**ASSIGNMENT**
Within the data that follows, tally every line containing "pattern". Provide only the tally.

**DATA EXTRACTS**
========================================
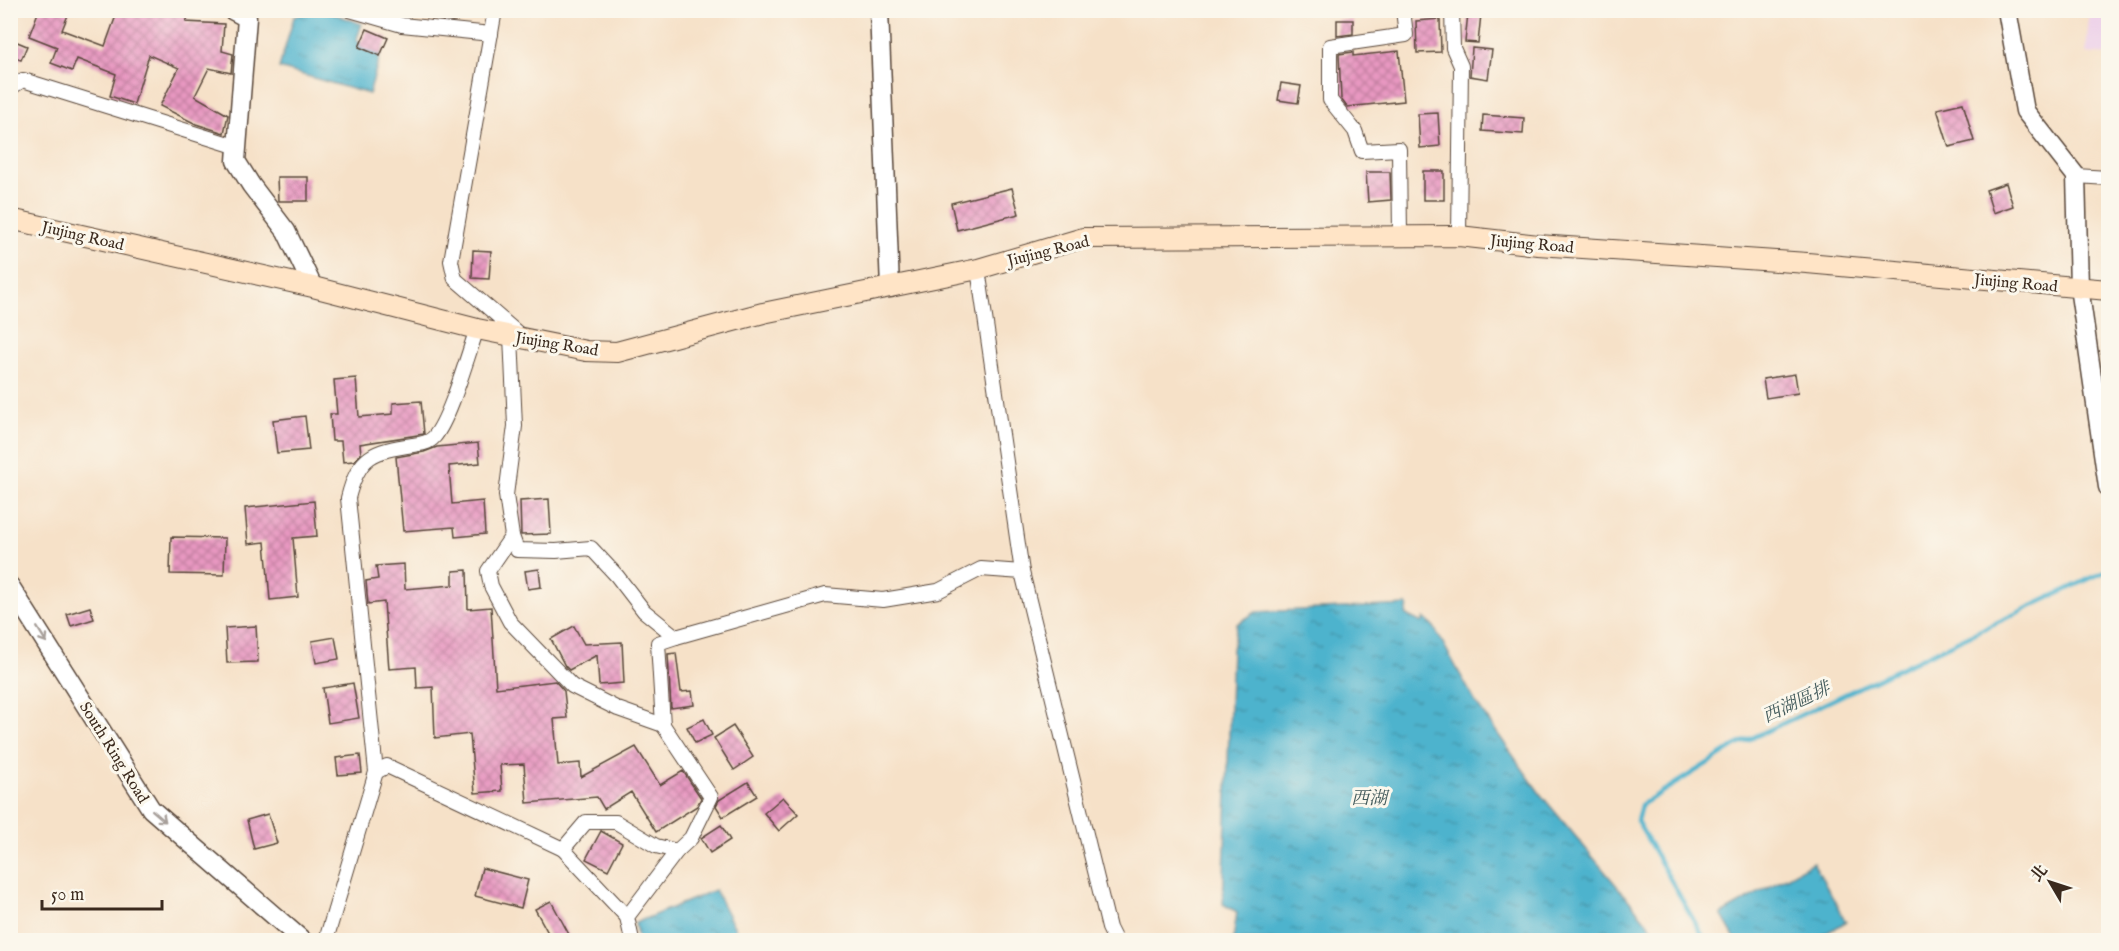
<svg xmlns="http://www.w3.org/2000/svg" width="2119" height="951" font-family="'IM FELL English','Noto Serif TC',serif">
  <style>
    .built { fill: #edd1e9 }
    .water { fill: url(#water-ripples); stroke: #446e76; stroke-width: 1.5 }
    .lines { fill: none; stroke-linecap: round; stroke-linejoin: round }
    .stream { stroke: #4eb3cd; stroke-width: 4.5 }
    .building { fill: url(#building-cross-hatch) }
    .minor-casing { stroke: #574538; stroke-width: 16 }
    .tertiary-casing { stroke: #574538; stroke-width: 21 }
    .secondary-casing { stroke: #574538; stroke-width: 22 }
    .minor { stroke: #fff; stroke-width: 14 }
    .tertiary { stroke: #fff; stroke-width: 18 }
    .secondary { stroke: #ffe4c6; stroke-width: 20 }
    .oneway { stroke: #a79f9a }
    .labels { text-anchor: middle; stroke-width: 6; stroke-linejoin: round; paint-order: stroke }
    .street-label { font-size: 16px; fill: #3b2a1e; stroke: #fbf7ec }
    .water-label { font-size: 18px; font-style: italic; fill: #425a5b; stroke: #fbf7ec }
  </style>
  <defs>
    <pattern id="water-ripples" width="26" height="14" patternUnits="userSpaceOnUse" patternTransform="scale(1.5)"><rect width="26" height="14" fill="#4eb3cd"/><path d="M2 4q2-2 4 0t4 0M15 11q2-2 4 0t4 0" fill="none" stroke="#4292a6"/></pattern>
    <pattern id="building-cross-hatch" width="8" height="8" patternUnits="userSpaceOnUse" patternTransform="scale(1.5)"><rect width="8" height="8" fill="#e898c1"/><path d="M0 0l8 8M0 8l8-8" fill="none" stroke="#bd7c9c"/></pattern>
  </defs>
  <rect width="100%" height="100%" fill="#fbf7ec"/>
  <filter id="ink" filterUnits="userSpaceOnUse"><feTurbulence type="fractalNoise" baseFrequency=".0167" numOctaves="2"/><feDisplacementMap in="SourceGraphic" scale="12" xChannelSelector="R" yChannelSelector="G"/><feConvolveMatrix kernelMatrix="1 2 1 2 8 2 1 2 1" color-interpolation-filters="sRGB"/></filter>
  <filter id="wash" filterUnits="userSpaceOnUse"><feTurbulence type="fractalNoise" baseFrequency=".008" numOctaves="4" result="noise"/><feDisplacementMap in="SourceGraphic" scale="24" xChannelSelector="R" yChannelSelector="G"/><feGaussianBlur stdDeviation="1.35" result="paint"/><feColorMatrix in="noise" values="0 0 0 0 0 0 0 0 0 0 0 0 0 0 0 0 0 1.4 0 .05"/><feComposite in="paint" operator="in"/></filter>
  <g filter="url(#wash)">
    <rect width="100%" height="100%" fill="#f6e1c8"/>
    <!-- built -->
    <polygon class="built" points="2092,11 2108,11 2108,55 2086,53 2089,17"/>
    <!-- water -->
    <g class="water">
      <polygon points="309,11 327,11 362,24 356,41 381,52 369,94 279,68 294,17"/>
      <polygon points="1408,605 1406,615 1422,623 1424,618 1434,627 1476,703 1541,795 1662,940 1233,940 1237,912 1223,904 1232,649 1237,624 1256,612"/>
      <polygon points="1813,862 1846,922 1814,940 1736,940 1721,914"/>
      <polygon points="715,890 741,940 638,940 635,923"/>
    </g>
    <g class="lines">
      <!-- stream -->
      <polyline class="stream" points="1705,940 1637,821 1641,805 1737,745 2108,570"/>
    </g>
    <g id="blocks">
      <!-- building -->
      <g class="building">
        <polygon points="39,10 70,10 62,30 105,46 118,10 191,10 186,22 224,24 222,51 233,54 231,73 209,68 195,96 228,115 224,133 196,124 160,106 179,68 149,55 134,104 110,96 116,74 77,59 72,71 51,63 57,47 29,36"/>
        <polygon points="1468,13 1481,14 1478,43 1465,42"/>
        <polygon points="1440,19 1441,52 1417,53 1416,21"/>
        <polygon points="1337,20 1353,20 1353,34 1337,36"/>
        <polygon points="367,29 388,38 380,56 359,47"/>
        <polygon points="10,39 27,46 21,60 10,56"/>
        <polygon points="1472,48 1492,50 1488,79 1470,76"/>
        <polygon points="1399,51 1404,101 1347,107 1341,99 1339,54 1353,52 1353,56"/>
        <polygon points="1281,83 1301,86 1298,103 1278,100"/>
        <polygon points="1963,103 1974,141 1949,147 1937,109"/>
        <polygon points="1438,113 1440,146 1420,148 1418,114"/>
        <polygon points="1483,115 1524,118 1523,134 1482,131"/>
        <rect x="1423" y="171" width="21" height="29"/>
        <polygon points="1366,172 1390,172 1391,200 1368,202"/>
        <polygon points="277,177 308,177 308,201 278,201"/>
        <polygon points="2006,183 2013,206 1993,213 1986,190"/>
        <polygon points="1012,188 1019,214 957,230 951,203"/>
        <polygon points="473,250 491,251 489,279 472,278"/>
        <polygon points="1795,374 1798,393 1766,398 1763,379"/>
        <polygon points="356,378 359,417 393,414 393,403 421,401 424,434 360,444 361,454 354,461 343,462 341,441 332,441 330,414 337,414 334,380"/>
        <polygon points="305,416 309,450 277,453 273,420"/>
        <polygon points="478,443 480,463 449,466 452,504 483,501 485,534 455,537 454,527 403,531 396,457 424,452 437,447"/>
        <polygon points="549,499 551,534 521,535 520,501"/>
        <polygon points="314,501 317,536 293,538 298,597 270,600 265,542 248,544 245,508"/>
        <polygon points="171,537 225,538 224,575 170,574"/>
        <polygon points="404,564 405,589 453,585 453,571 467,570 468,609 491,607 496,688 555,681 564,691 567,718 554,719 558,765 580,763 581,777 636,747 660,785 683,771 701,798 697,806 656,832 631,792 604,809 597,797 527,803 524,764 500,765 502,791 475,793 470,734 435,738 433,687 417,688 416,667 389,669 384,602 368,604 366,581 378,579 376,566"/>
        <polygon points="539,569 541,587 528,589 525,571"/>
        <polygon points="90,607 94,619 71,626 67,614"/>
        <polygon points="256,626 258,662 227,663 225,628"/>
        <polygon points="574,626 584,644 622,642 624,683 599,685 597,655 569,670 565,666 551,639"/>
        <polygon points="335,637 339,659 316,663 312,641"/>
        <polygon points="676,653 681,692 692,691 694,705 671,708 668,654"/>
        <polygon points="353,683 359,718 328,723 323,688"/>
        <polygon points="704,719 712,735 695,743 687,727"/>
        <polygon points="733,726 753,757 734,770 714,738"/>
        <polygon points="360,755 362,773 338,775 336,758"/>
        <polygon points="748,782 757,796 723,817 716,806 719,800"/>
        <polygon points="783,797 798,814 779,831 764,813"/>
        <polygon points="268,814 277,843 254,849 247,820"/>
        <polygon points="721,825 730,840 710,853 701,838"/>
        <polygon points="601,831 622,843 608,870 586,859"/>
        <polygon points="482,868 528,880 521,908 475,896"/>
        <polygon points="551,901 572,940 552,940 535,909"/>
      </g>
    </g>
  </g>
  <g filter="url(#ink)">
    <use href="#blocks" fill-opacity="0" stroke="#574538" stroke-width="1.5"/>
    <g class="lines">
      <defs>
        <g id="minor">
          <polyline points="350,10 402,25 491,34"/>
          <polyline points="495,10 451,261 455,279 521,336"/>
          <polyline points="1452,10 1453,48 1461,66 1459,236"/>
          <polyline points="10,88 23,80 235,146"/>
          <polyline points="2076,176 2108,178"/>
          <polyline points="1400,236 1399,149 1362,151 1355,131 1330,100 1330,46 1406,35 1403,10"/>
          <polyline points="978,269 1022,572 1109,928 1115,940"/>
          <polyline points="511,336 515,426 506,495 512,536 517,550 556,551 591,548 617,576 644,611 676,637 825,595 883,600 938,591 981,569 1022,572"/>
          <polyline points="512,536 488,571 491,586 510,622 572,686 618,709 663,725"/>
          <polyline points="376,772 387,766 563,849 586,822 616,822 656,846 677,851 691,838 711,797 663,725 658,643 676,637"/>
          <polyline points="563,849 627,917"/>
          <path d="M326,940L376,772L348,498C359,455 373,451 413,445C421,444 429,443 434,437C450,419 468,354 477,329"/>
          <polyline points="632,940 627,917 677,851"/>
        </g>
        <g id="tertiary">
          <polyline points="232,10 247,18 236,161 251,185 286,231 313,287"/>
          <polyline points="879,10 890,288"/>
          <polyline points="2007,10 2025,111 2076,176 2079,287 2108,487"/>
          <polyline points="10,586 151,809 302,940"/>
        </g>
        <polyline id="secondary" points="10,219 313,287 477,329 586,351 617,352 763,313 978,269 1083,238 1459,236 1538,245 1807,263 2108,290"/>
      </defs>
      <!-- minor casing -->
      <use href="#minor" class="minor-casing"/>
      <!-- tertiary casing -->
      <use href="#tertiary" class="tertiary-casing"/>
      <!-- secondary casing -->
      <use href="#secondary" class="secondary-casing"/>
      <!-- minor -->
      <use href="#minor" class="minor"/>
      <!-- tertiary -->
      <use href="#tertiary" class="tertiary"/>
      <!-- secondary -->
      <use href="#secondary" class="secondary"/>
    </g>
    <!-- one-way arrows -->
    <defs><path id="oneway-shaft" d="M-6 0H5M1.5-3L5.5 0L1.5 3" fill="none" stroke-width="1.6" stroke-linecap="round" stroke-linejoin="round" transform="scale(1.5)"/></defs>
    <g class="oneway">
      <use href="#oneway-shaft" transform="translate(42 635) rotate(58)"/>
      <use href="#oneway-shaft" transform="translate(159 816) rotate(41)"/>
    </g>
  </g>
  <g class="labels">
    <!-- street labels -->
    <g class="street-label">
      <text transform="translate(83 235) rotate(13)" y="6">Jiujing Road</text>
      <text transform="translate(1532 243) rotate(5)" y="6">Jiujing Road</text>
      <text transform="translate(1048 250) rotate(-14)" y="6">Jiujing Road</text>
      <text transform="translate(2016 282) rotate(5)" y="6">Jiujing Road</text>
      <text transform="translate(557 343) rotate(9)" y="6">Jiujing Road</text>
      <text transform="translate(115 752) rotate(58)" y="6">South Ring Road</text>
    </g>
    <!-- water labels -->
    <g class="water-label">
      <text transform="translate(1796 702) rotate(-25)" y="6">西湖區排</text>
      <text x="1369" y="804">西湖</text>
    </g>
  </g>
  <!-- margin -->
  <rect width="2119" height="951" fill="none" stroke="#fbf7ec" stroke-width="36"/>
  <!-- north arrow -->
  <g transform="translate(2050 882) rotate(309)" stroke="#fbf7ec" stroke-width="4.5" paint-order="stroke">
  <path d="M0-4.5L10 22L0 15L-10 22Z" fill="#3b2a1e"/>
  <text y="-9" font-size="16" font-weight="bold" text-anchor="middle" fill="#3b2a1e">北</text>
  </g>
  <!-- scale -->
  <path d="M42 900v9h120v-9" fill="none" stroke="#3b2a1e" stroke-width="3"/>
  <text x="51" y="900" font-size="18" fill="#3b2a1e" stroke="#fbf7ec" stroke-width="4.5" paint-order="stroke">50 m</text>
</svg>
========================================
**EXERCISE ANSWER**
2